4. For the Current Database, Get the Number of Tables: SELECT COUNT(*) FROM information_schema.tables WHERE table_schema='database_name'.
5. Get the Length of Each Table Name.
6. Extract Each Table Name.
7. For the Current Table, Get the Number of Columns: SELECT COUNT(*) FROM information_schema.columns WHERE table_name='table_name'.
8. Get the Length and Names of Each Column.
9. Extract the Data: Finally, for a given table and column, extract the actual data, row by row, character by character.
   • SELECT SUBSTRING(column_name, 1, 1) FROM table_name LIMIT 0,1.

This layered approach allows an attacker to map out the entire database schema and then steal all the data within it .

When ‘Wait’ is the Answer: Time-Based Blind SQLi

Sometimes, there is no visible difference in the page content—no “Welcome back” message, no missing text. In this case, we use time-based attacks.

We use SQL functions that pause execution, like SLEEP(5) in MySQL or pg_sleep(5) in PostgreSQL. We combine this with our conditional logic. If our condition is true, the database sleeps for 5 seconds, and our HTTP request takes 5 seconds longer. If false, it responds immediately .

Example Payload (MySQL):

xyz123' AND IF(SUBSTRING((SELECT Password FROM Users WHERE Username='Administrator'), 1, 1) = 'a', SLEEP(5), 0)--

• If the first character is ‘a’, the response will be delayed by 5 seconds.
• If it’s not ‘a’, the response is immediate.

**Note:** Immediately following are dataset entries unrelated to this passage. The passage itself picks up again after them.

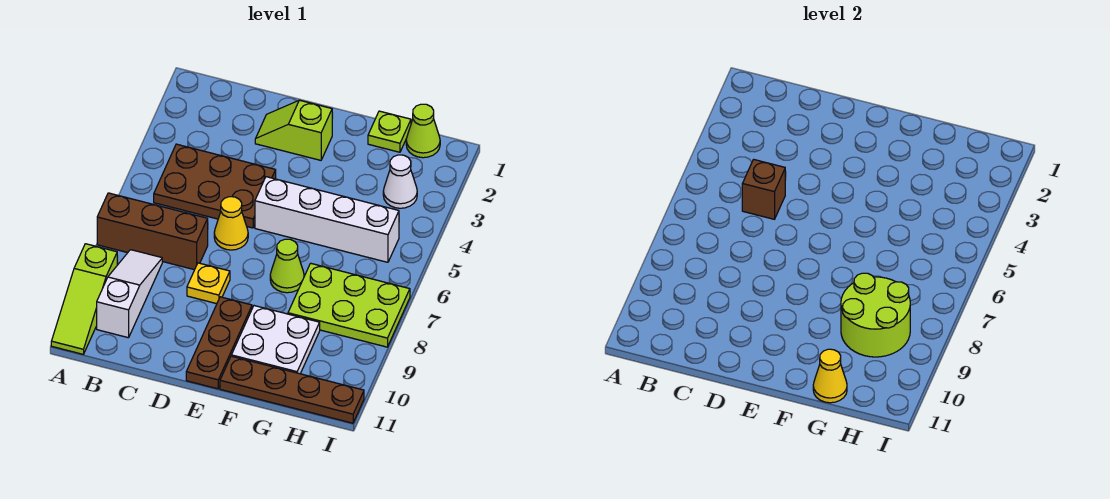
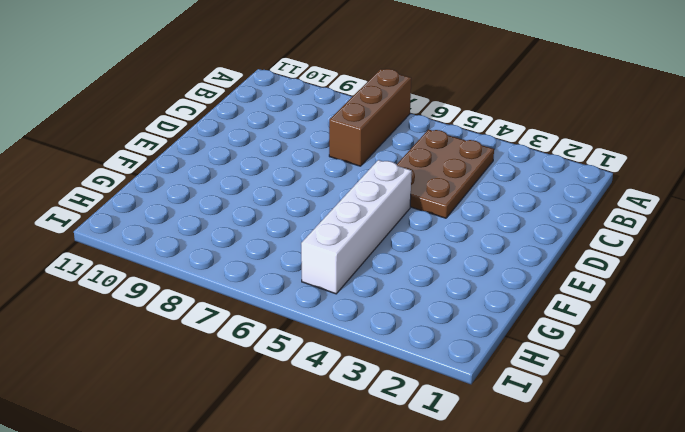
none -> lime 1x3 slope [51,244,117,354]
none -> white 1x3 slope [97,250,162,338]
none -> lime 1x2 slope [255,100,332,160]

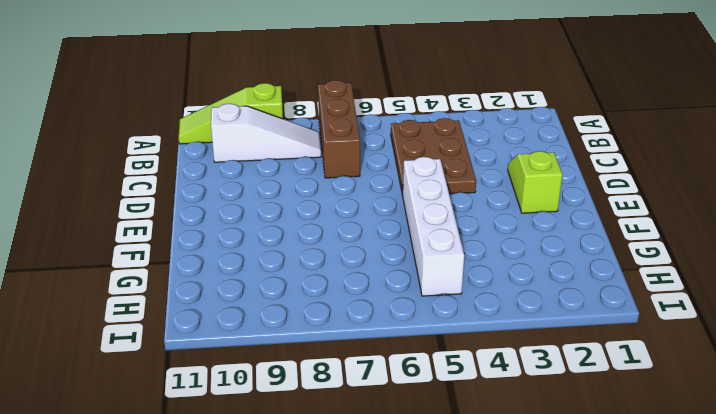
none -> yellow 1x1 cone [214,197,248,250]
none -> yellow 1x1 plate [187,263,230,304]
none -> brown 1x3 plate [186,297,252,389]

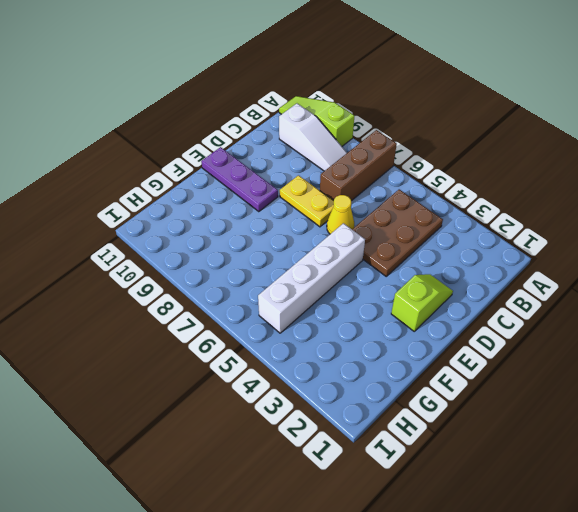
yellow 1x2 plate [280,175,334,227] -> yellow 1x1 plate [187,263,230,304]
purple 1x3 plate [201,147,278,212] -> brown 1x3 plate [186,297,252,389]
none -> lime 1x1 cone [270,239,304,293]
none -> white 2x2 plate [231,306,320,374]
none -> brown 1x4 plate [220,356,364,423]

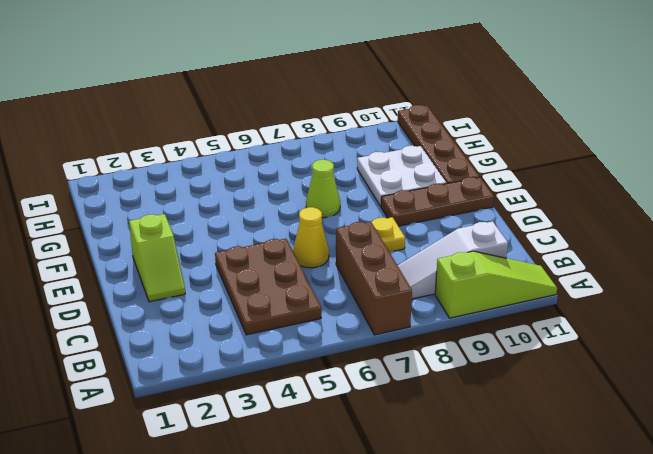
none -> white 1x4 brick [255,177,399,262]
none -> lime 1x1 plate [368,111,411,152]
none -> lime 2x3 plate [288,263,410,347]

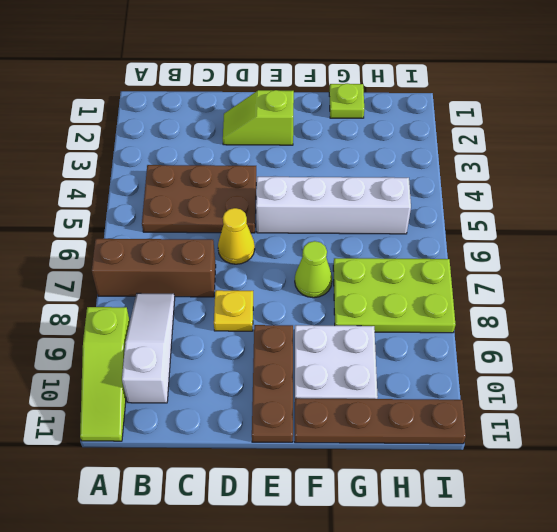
none -> lime 1x1 cone [406,104,440,158]
none -> white 1x1 cone [383,155,417,208]
none -> brown 1x1 brick [742,159,785,219]

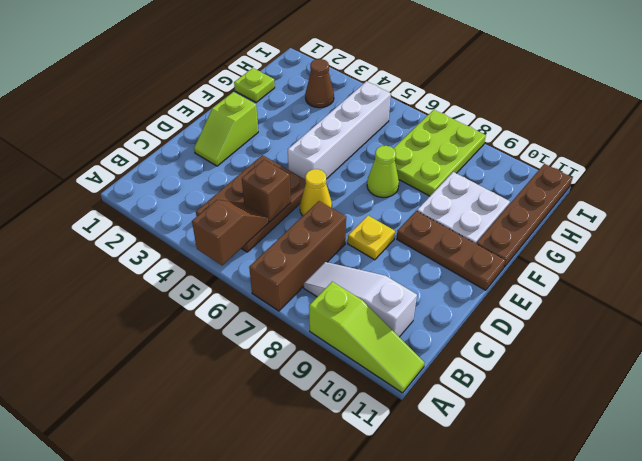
brown 1x2 slope [192,200,268,265] -> none
brown 1x1 cone [305,59,334,108] -> white 1x1 cone [383,155,417,208]
none -> lime 1x1 cone [406,104,440,158]
none -> lime 2x2 round brick [841,273,910,357]
none -> yellow 1x1 cone [813,349,847,403]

We can adapt our Python script to measure response time instead of looking for a string in the content. This requires careful error handling to account for network latency, but the core logic remains the same .

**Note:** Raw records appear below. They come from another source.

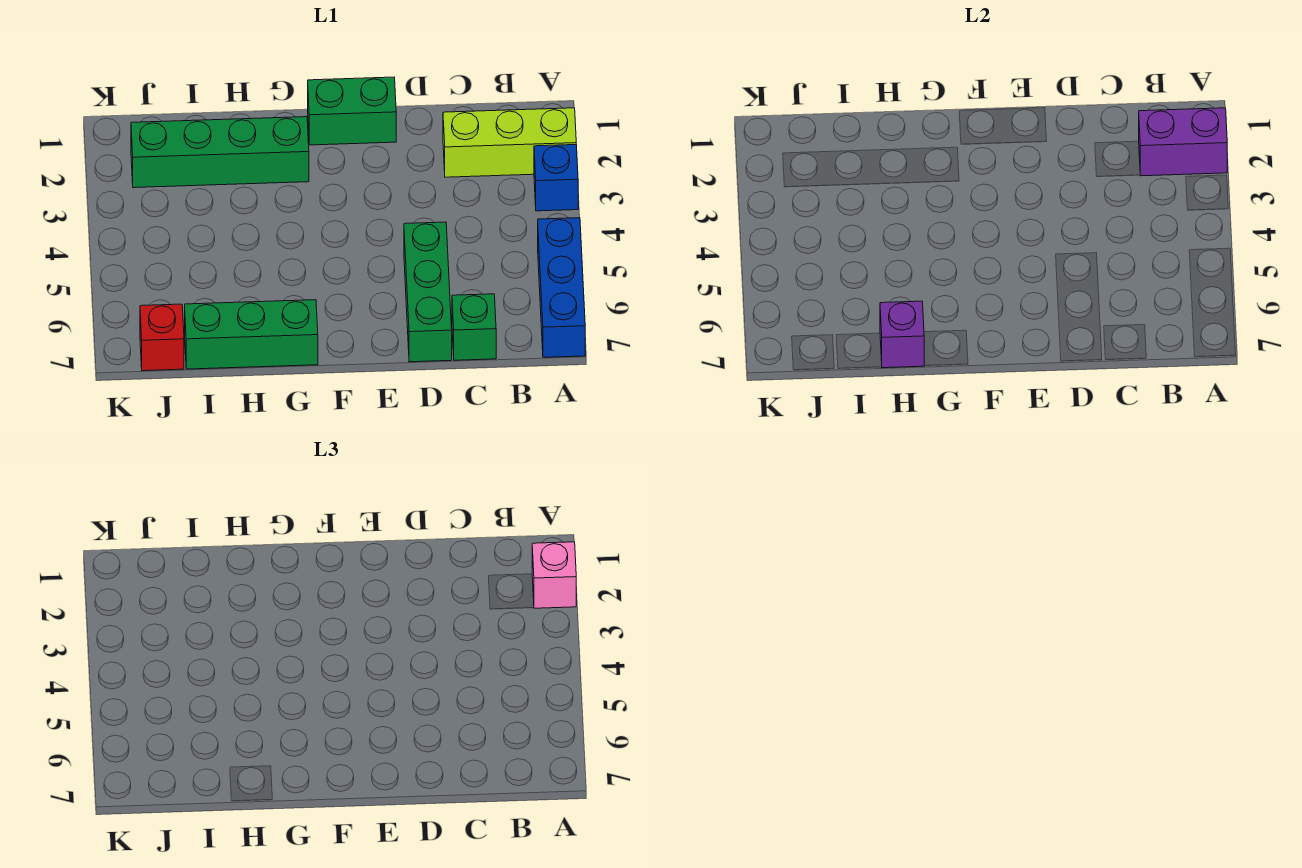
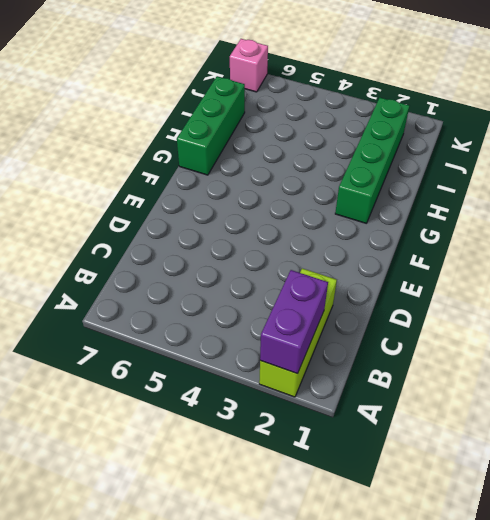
pink 1x1 brick [230,39,268,92] -> pink 1x1 brick moved to [532,542,576,608]
none -> blue 1x1 brick [534,145,578,211]
none -> blue 1x3 brick [538,218,585,357]
none -> green 1x1 brick [452,294,496,360]

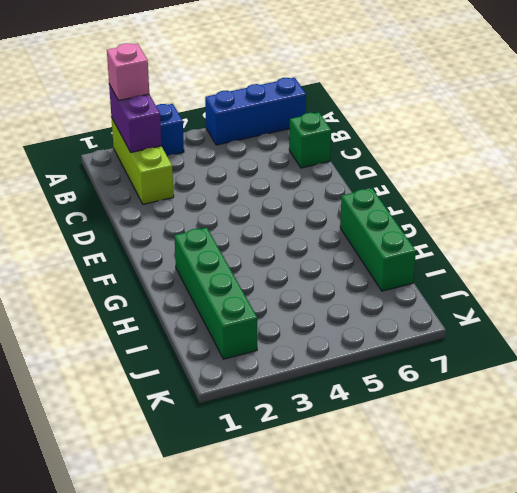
none -> green 1x3 brick [404,222,452,362]
none -> green 1x2 brick [308,77,396,145]
none -> red 1x1 brick [140,304,184,371]

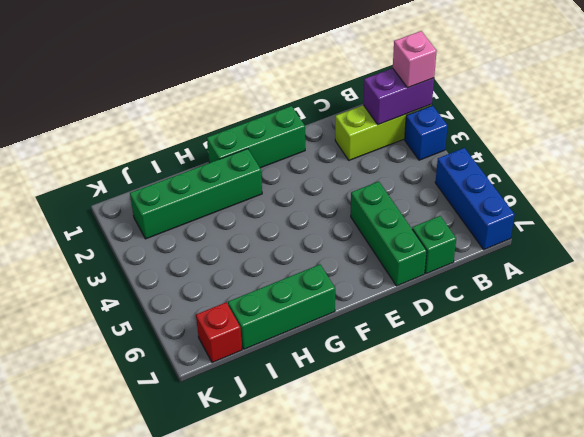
green 1x3 brick [207,106,305,168] -> green 1x2 brick [308,77,396,145]
none -> purple 1x1 brick [880,301,925,368]

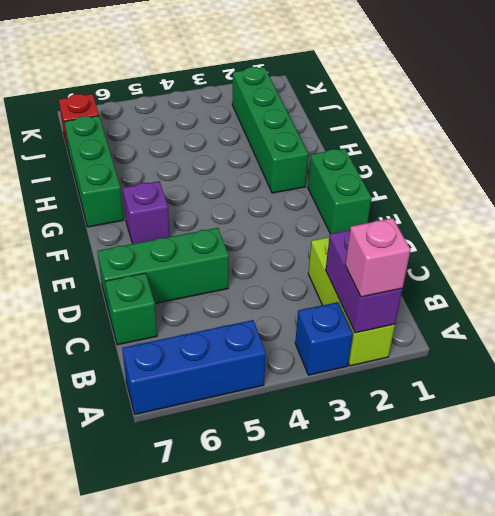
purple 1x1 brick [123,181,170,244] -> purple 1x1 brick moved to [880,301,925,368]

Automation: From Manual to Scripted Exploits

As you’ve seen, manual exploitation is tedious. The examples above form the basis of powerful custom scripts. While tools like sqlmap are incredibly effective for this purpose , understanding the underlying logic is crucial, especially in environments like the OSCP exam where such tools are prohibited .

The scripts provided in this blog are conceptual starting points. A full-featured exploit would need to handle:

• Session management (cookies, CSRF tokens) .
• URL encoding of payloads.
• Multi-threading to speed up the process.
• Error handling and retries for time-based attacks.

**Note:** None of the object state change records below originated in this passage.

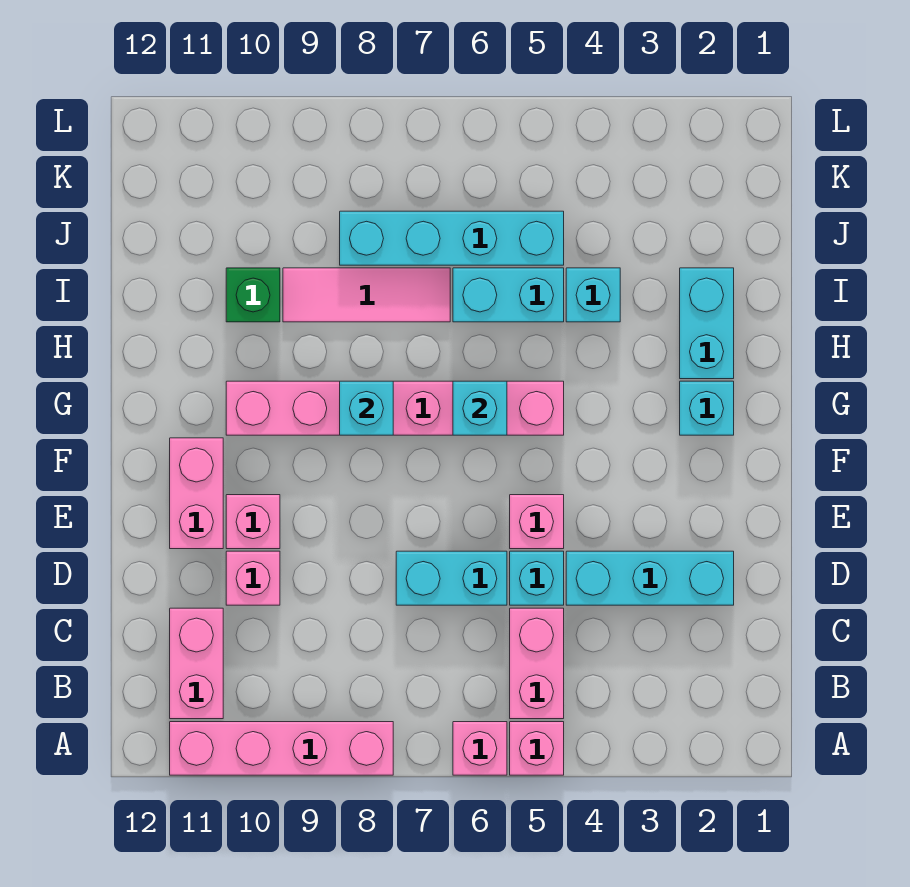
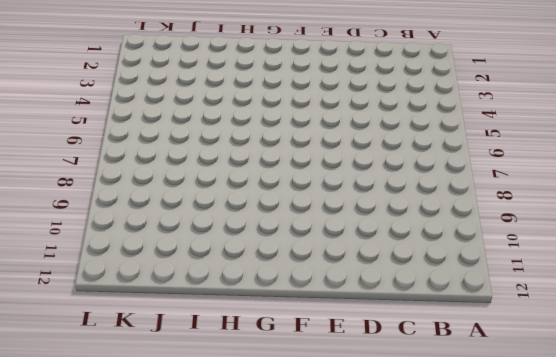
none -> pink 1x1 brick [510,722,564,775]
none -> pink 1x1 brick [453,722,507,775]
none -> pink 1x4 brick [170,722,393,775]

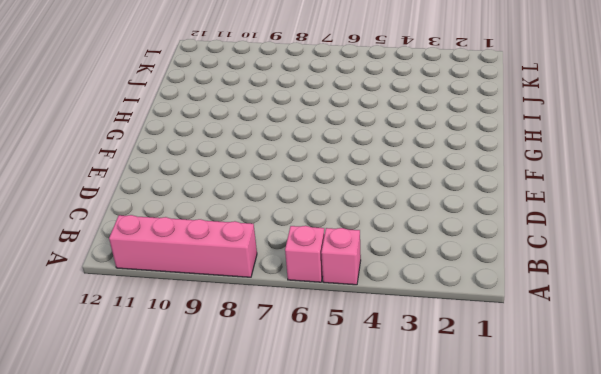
none -> pink 1x2 brick [510,608,564,719]
none -> pink 1x2 brick [170,608,223,719]
none -> cyan 1x3 brick [566,551,734,605]

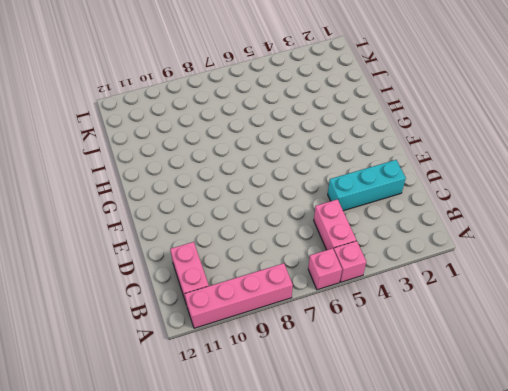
none -> cyan 1x1 brick [510,551,564,605]
none -> cyan 1x2 brick [396,551,507,605]
none -> pink 1x1 brick [226,551,280,605]

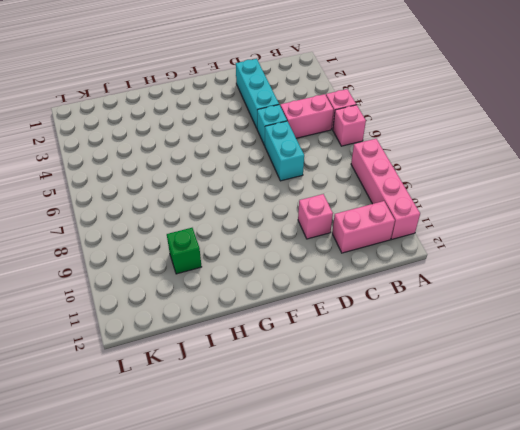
none -> pink 1x1 brick [510,495,564,549]
none -> pink 1x1 brick [226,495,280,549]
none -> pink 1x2 brick [170,438,223,549]

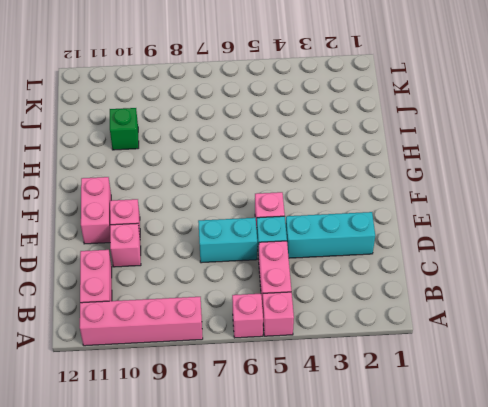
none -> cyan 1x1 brick [680,381,734,435]
none -> pink 1x6 brick [226,381,564,435]
none -> cyan 1x2 brick [680,268,734,379]

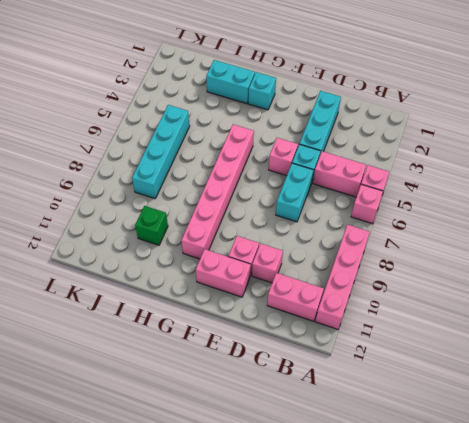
none -> cyan 1x1 brick [566,268,620,322]
none -> cyan 1x2 brick [453,268,564,322]
none -> pink 1x3 tile [283,268,450,322]

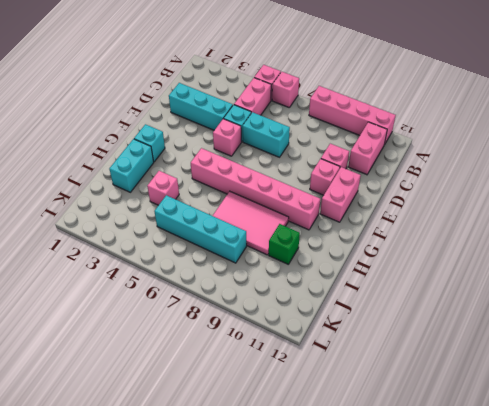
pink 2x3 tile [213,191,289,255] -> pink 1x3 tile [283,268,450,322]
pink 1x1 brick [147,171,179,205] -> cyan 1x1 brick [566,268,620,322]
none -> cyan 1x2 brick [453,268,564,322]
none -> cyan 1x1 brick [453,381,507,435]
none -> cyan 1x1 brick [340,381,393,435]

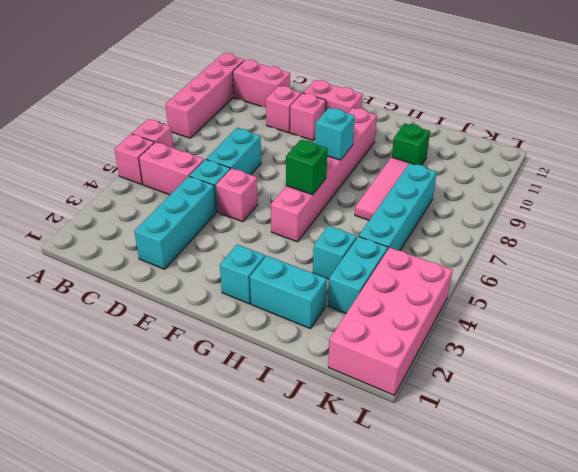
green 1x1 brick [286,140,327,195] -> cyan 1x1 brick [453,381,507,435]
cyan 1x2 brick [328,236,388,313] -> cyan 1x2 brick moved to [453,268,564,322]
pink 2x4 brick [328,248,452,395] -> none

How to Protect Your Applications

Understanding the attack is the first step to building a strong defense. Here are the golden rules to prevent SQL injection :

• Use Parameterized Queries (Prepared Statements): This is the most effective defense. It ensures that user input is treated as data, not executable code. Separate the SQL logic from the user-supplied data.
• Validate and Sanitize Input: Use allow-lists to only accept expected characters (e.g., only digits for an id parameter).
• Apply the Principle of Least Privilege: The database account used by the web application should have the minimum permissions necessary. It should not be an admin or DBA account. This limits the damage from a successful injection.
• Use Stored Procedures: While not a complete solution on their own, when used correctly, they can add a layer of abstraction and security.
• Regular Security Testing: Use both automated scanners and manual penetration testing to find and fix vulnerabilities before attackers do.

Conclusion

Blind SQL Injection is a testament to the ingenuity of security testing. It shows that even when an application is not verbose with its errors, it can still be manipulated into revealing its deepest secrets through a series of cleverly crafted true/false questions. By understanding the underlying logic of boolean-based and time-based attacks, and by learning how to automate the extraction process, you have added a powerful and essential skill to your cybersecurity toolkit. Remember, with great power comes great responsibility – always ensure you have explicit permission to test the security of any application.